Segment Start: EXTRACTED RECORDS

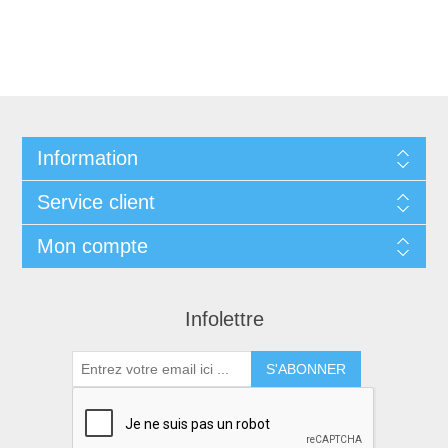
Information
Service client
Mon compte
Infolettre
S'ABONNER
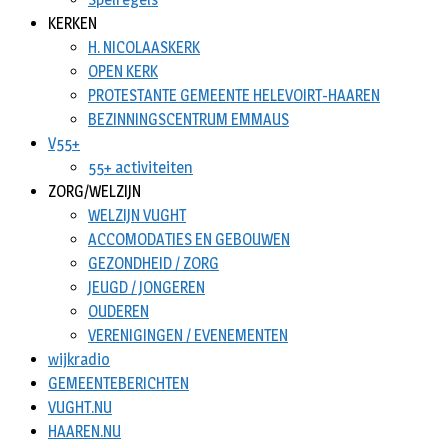
KERKEN
H. NICOLAASKERK
OPEN KERK
PROTESTANTE GEMEENTE HELEVOIRT-HAAREN
BEZINNINGSCENTRUM EMMAUS
V55+
55+ activiteiten
ZORG/WELZIJN
WELZIJN VUGHT
ACCOMODATIES EN GEBOUWEN
GEZONDHEID / ZORG
JEUGD / JONGEREN
OUDEREN
VERENIGINGEN / EVENEMENTEN
wijkradio
GEMEENTEBERICHTEN
VUGHT.NU
HAAREN.NU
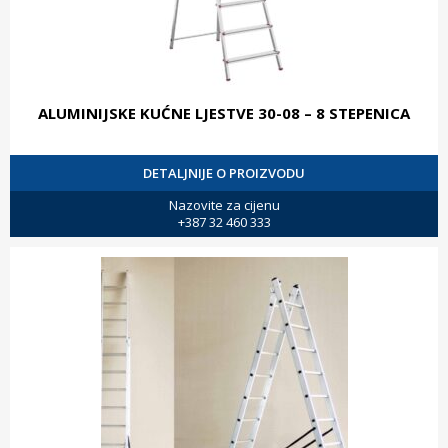
ALUMINIJSKE KUĆNE LJESTVE 30-08 – 8 STEPENICA
DETALJNIJE O PROIZVODU
Nazovite za cijenu
+387 32 460 333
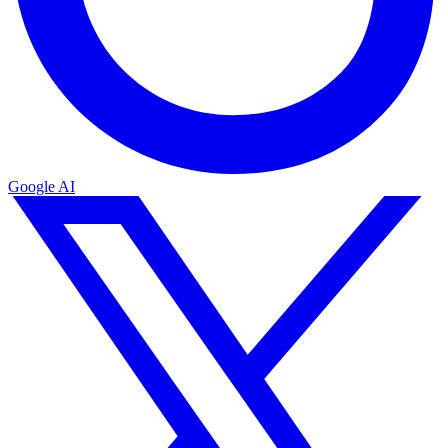
Google AI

Segment End: EXTRACTED RECORDS

▶ [PROBLEM DESCRIPTION] Write out exactly, and only, the lines from the line holding "GEZONDHEID / ZORG" through the end of the data, inclusive, without any pictures.

▶ [RESPONSE BOX]
GEZONDHEID / ZORG
JEUGD / JONGEREN
OUDEREN
VERENIGINGEN / EVENEMENTEN
wijkradio
GEMEENTEBERICHTEN
VUGHT.NU
HAAREN.NU
ALUMINIJSKE KUĆNE LJESTVE 30-08 – 8 STEPENICA
DETALJNIJE O PROIZVODU
Nazovite za cijenu
+387 32 460 333
Google AI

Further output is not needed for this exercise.